La belleza del paisaje
Hay un Estambul abigarrado frente a otro más alegre mirando al estrecho, que une dos mares, el Mármara y el Mar Negro y que transparenta las ventanas sobre el azul, al hilo de los paisajes sureños de Matisse. El escritor nacional, Orhan Pamuk, narra el dolor del alma ante las propiedades destruidas de los bajás, la sucesión de curiosidades de Resat Ekrem Koçu, la Enciclopedia, los incendios y los paseos de Gerard de Nerval por Beyoglu, revisitando minaretes de reojo y observando a lo lejos la Mezquita Azul.
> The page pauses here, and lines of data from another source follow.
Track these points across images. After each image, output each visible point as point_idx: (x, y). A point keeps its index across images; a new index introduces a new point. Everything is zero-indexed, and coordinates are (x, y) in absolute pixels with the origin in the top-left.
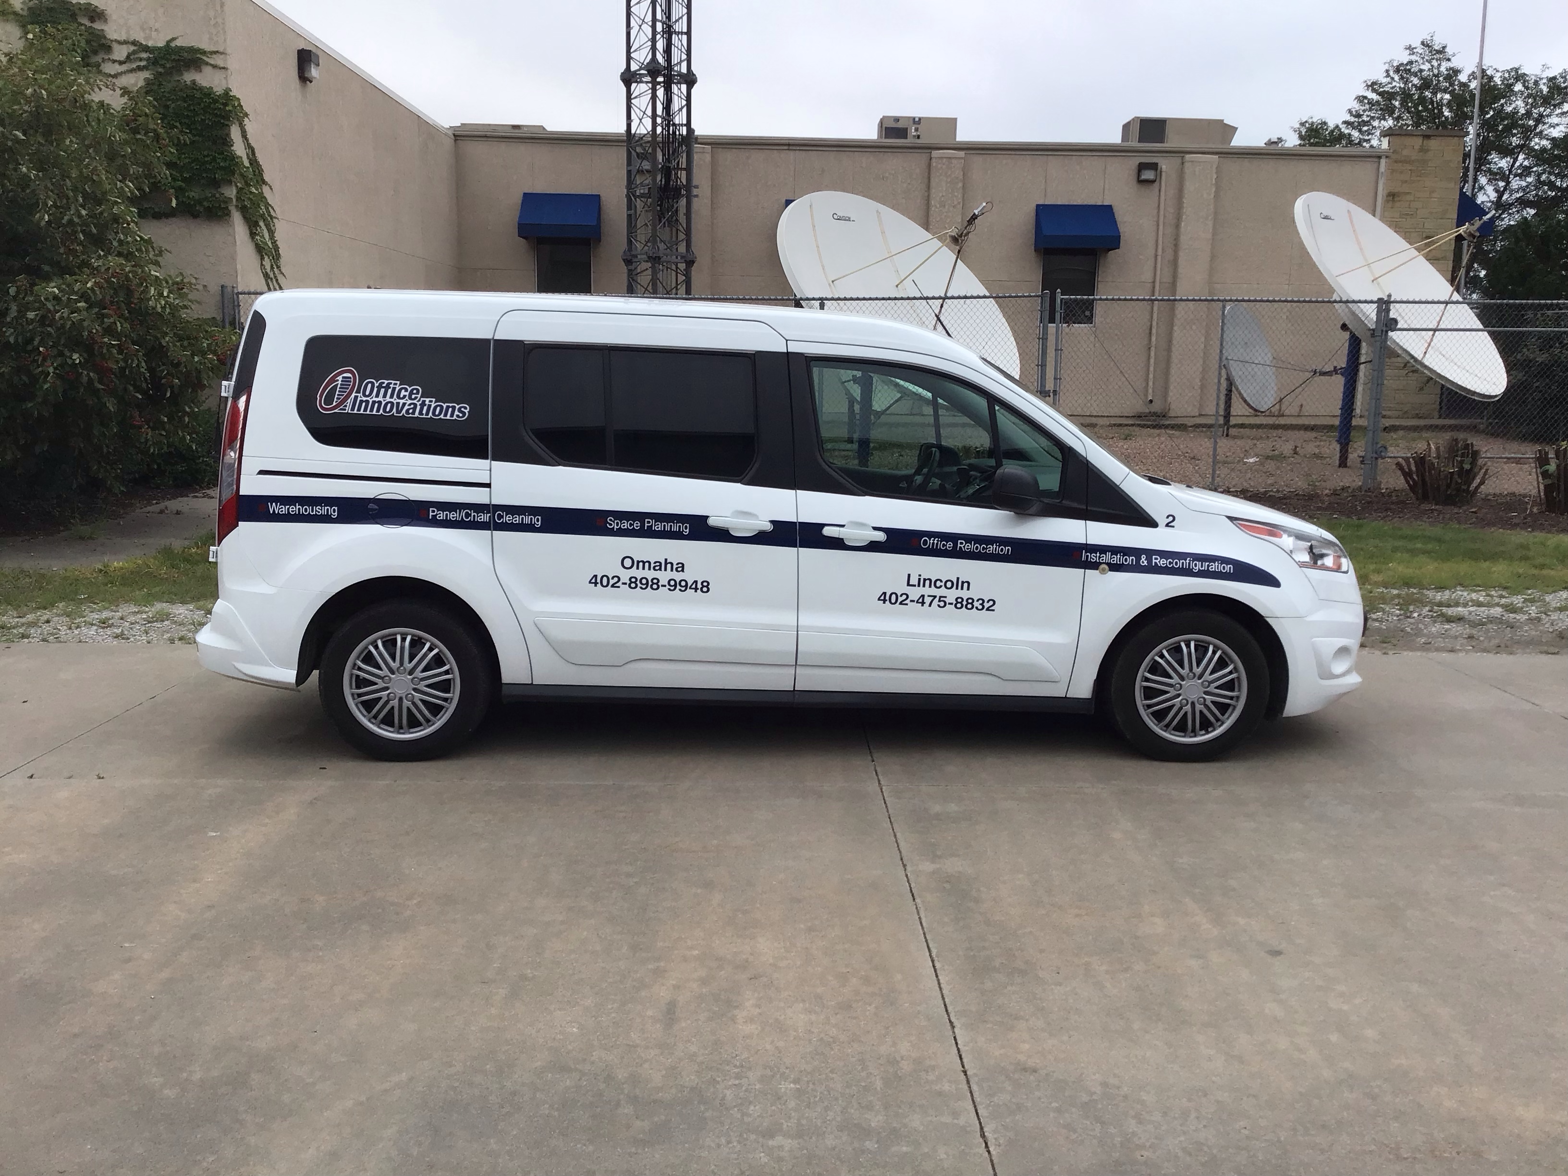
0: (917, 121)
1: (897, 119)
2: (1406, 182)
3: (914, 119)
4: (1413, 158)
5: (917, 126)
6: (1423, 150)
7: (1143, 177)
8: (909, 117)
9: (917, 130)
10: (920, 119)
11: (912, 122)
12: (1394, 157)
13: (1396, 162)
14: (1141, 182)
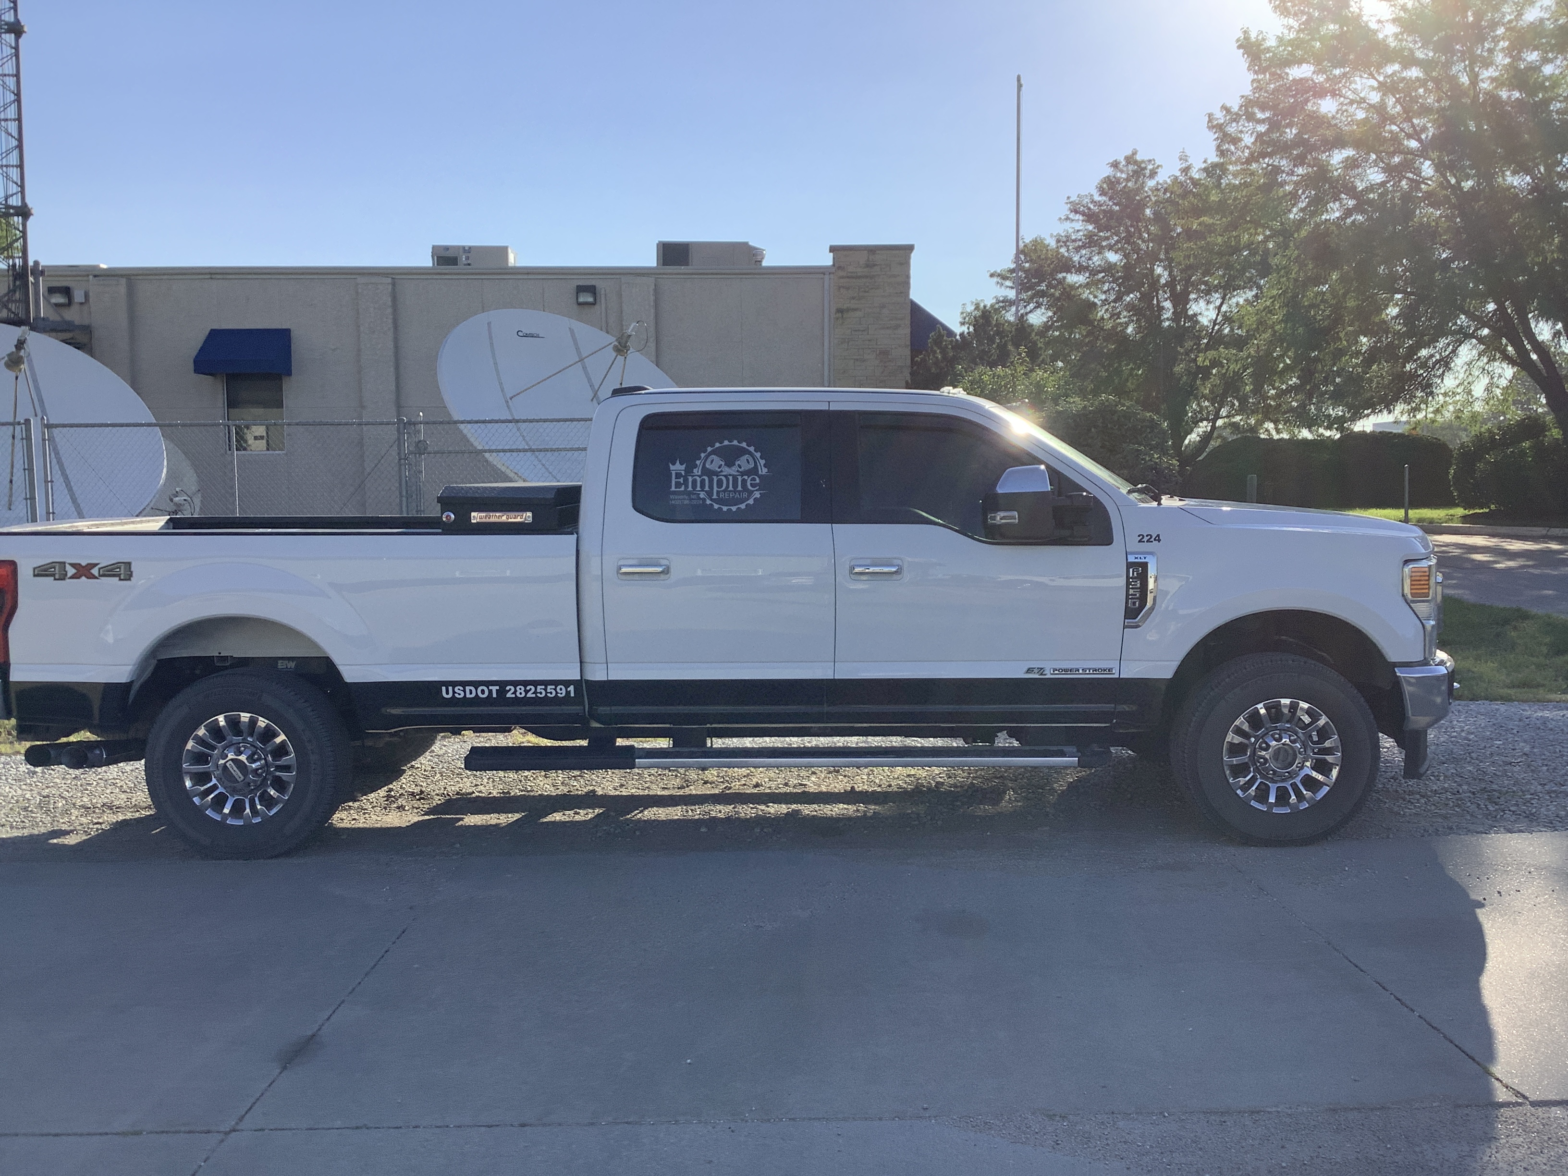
0: (468, 250)
1: (447, 248)
2: (853, 298)
3: (464, 247)
4: (859, 274)
5: (469, 255)
6: (867, 266)
7: (581, 299)
8: (458, 247)
9: (467, 258)
10: (470, 248)
11: (461, 251)
12: (841, 273)
13: (842, 277)
14: (579, 304)
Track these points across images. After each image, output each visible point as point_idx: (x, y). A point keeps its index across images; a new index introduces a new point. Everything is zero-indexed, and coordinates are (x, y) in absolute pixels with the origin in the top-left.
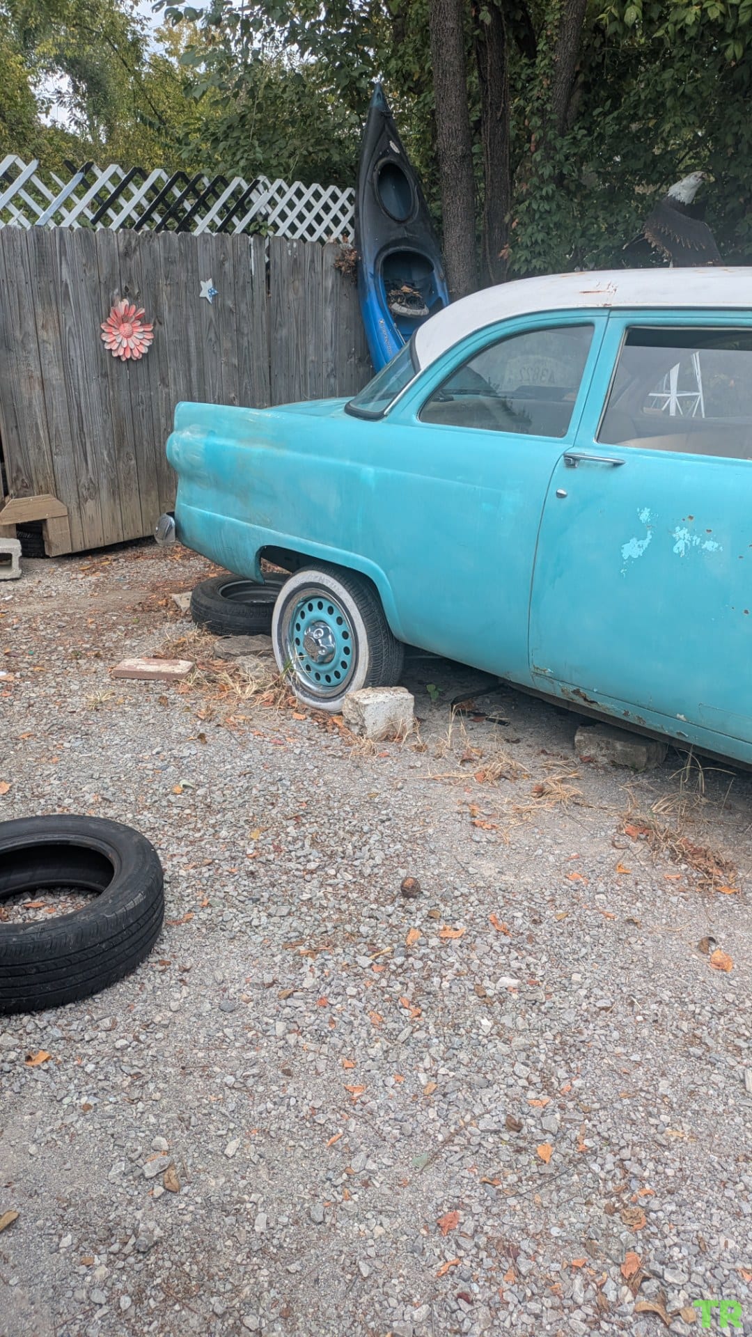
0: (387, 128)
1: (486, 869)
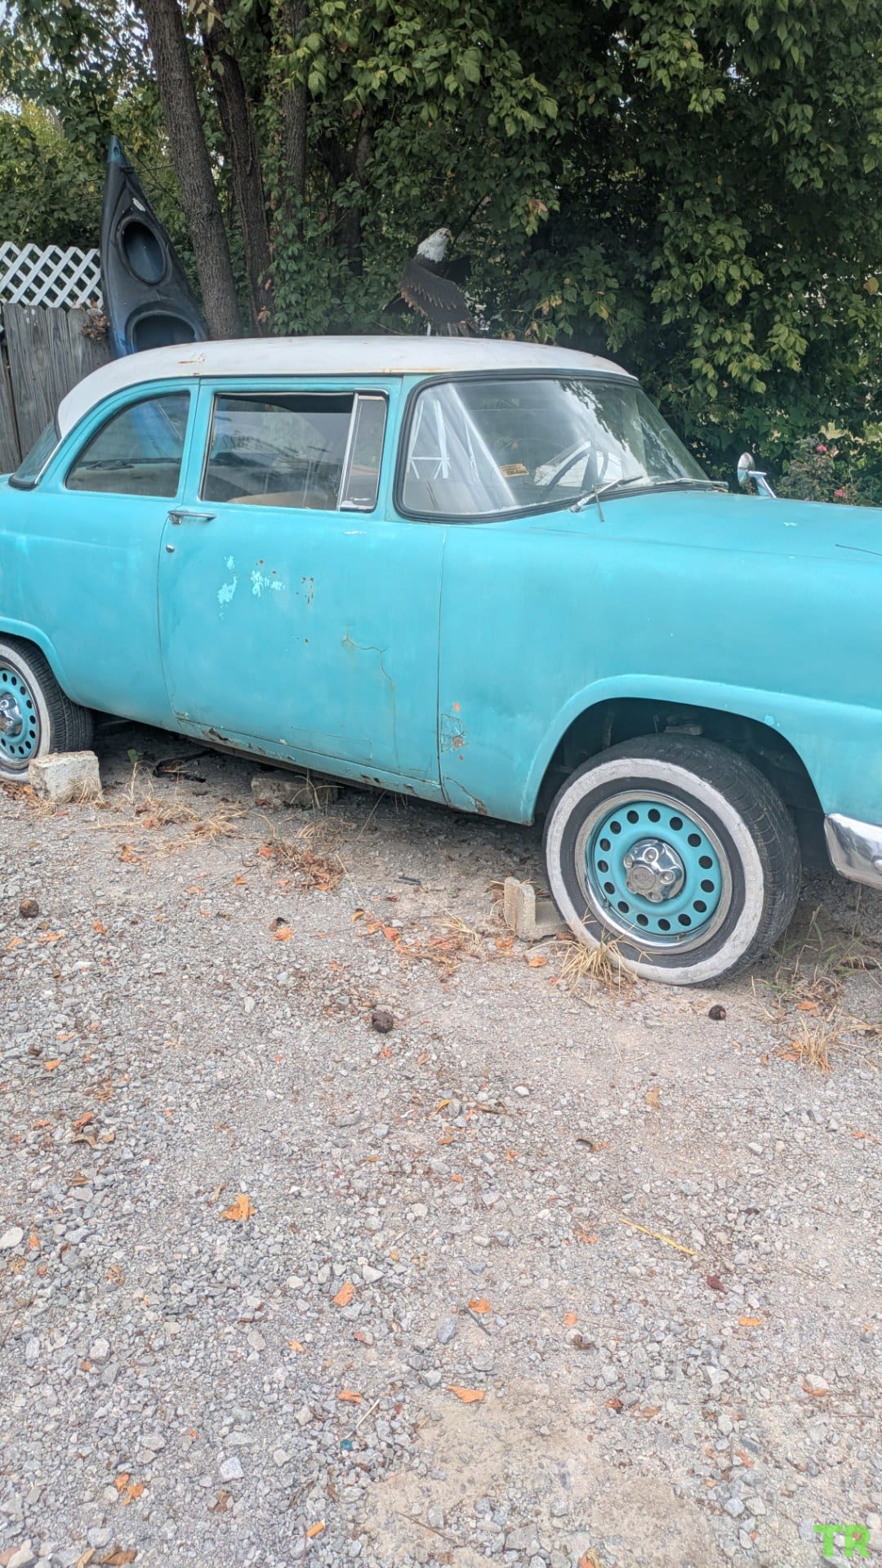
0: (128, 184)
1: (117, 892)
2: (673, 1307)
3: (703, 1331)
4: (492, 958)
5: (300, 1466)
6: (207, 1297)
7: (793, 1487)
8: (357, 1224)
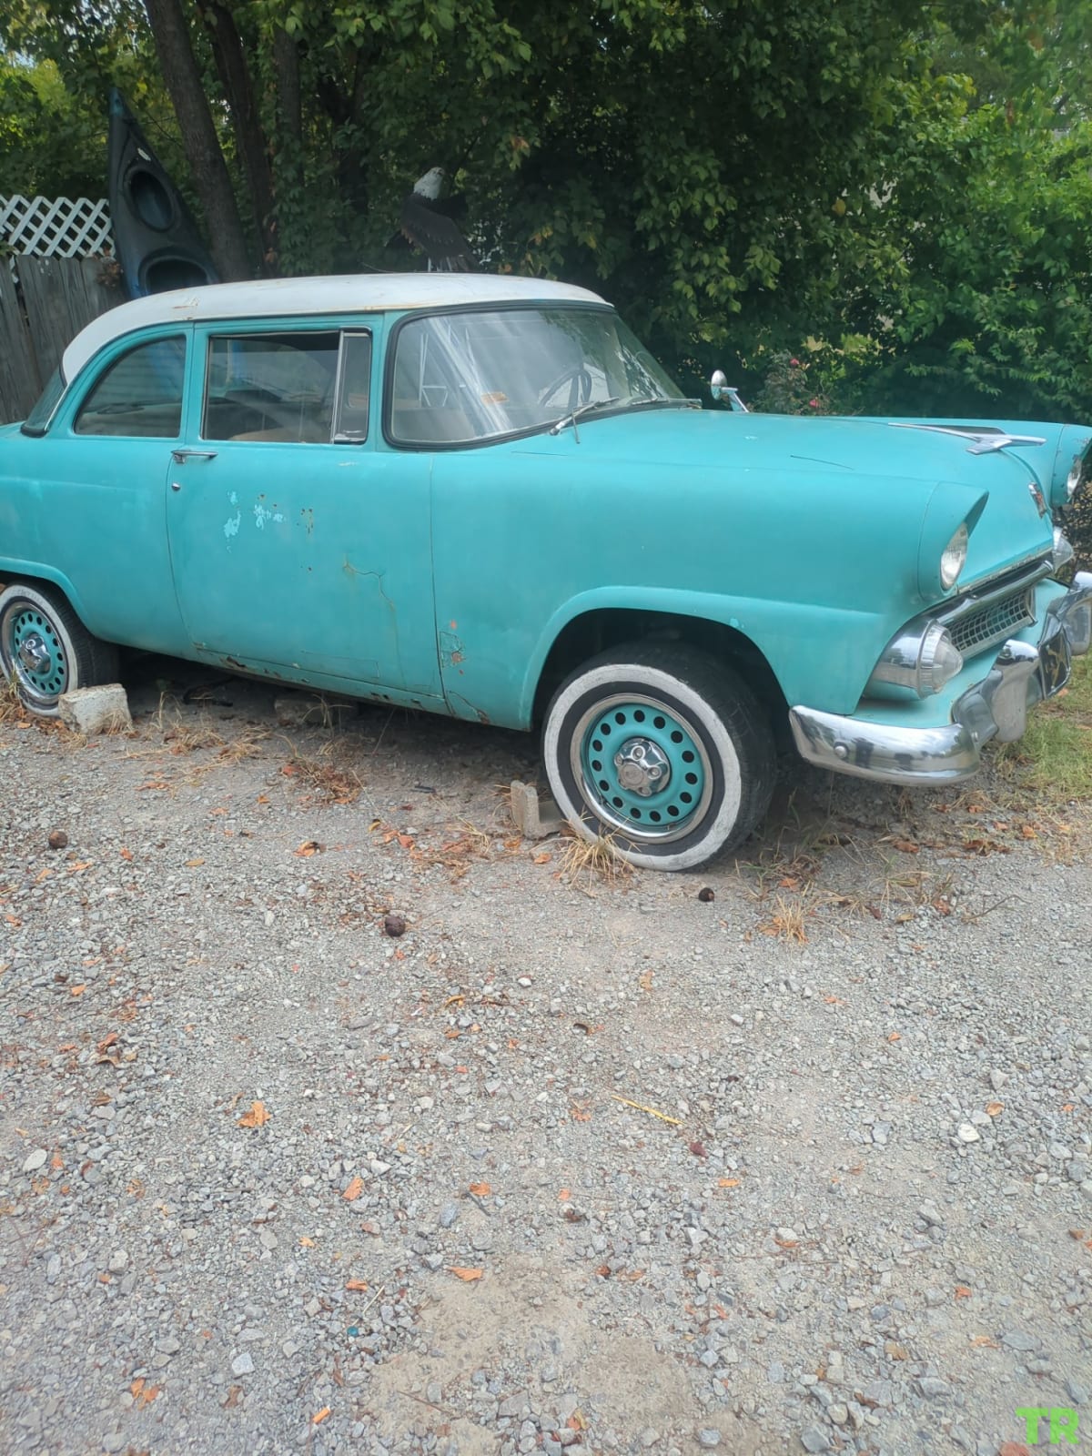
0: (132, 135)
1: (143, 818)
2: (658, 1175)
3: (686, 1195)
4: (500, 858)
5: (309, 1355)
6: (223, 1201)
7: (764, 1334)
8: (367, 1120)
La ciudad turca fue amada también por el poeta parnasiano Théophile Gautier. El autor de Esmaltes y camafeos, maestro del matiz, eternizó sus paseos por el Puerto de Gálata y nunca renunció a la bisoñez romanticista que le proporcionaron las casas abandonadas, fruto de la miseria. Solo Balzac se atrevió rechazar sin dulzura la fascinación de Gautier ante lo que consideraba la pobreza entregada de los turcos desfavorecidos, “base de la dominación de emires y visires”. En Estambul (debolsillo), Pamuk nunca deja de sorprender; dedica su pieza autobiográfica, una historia interminable del detalle, al rey-poeta que acabó con la tradición otomana del fratricidio real, Ahmet Rasim: “La belleza del paisaje está en su amargura”.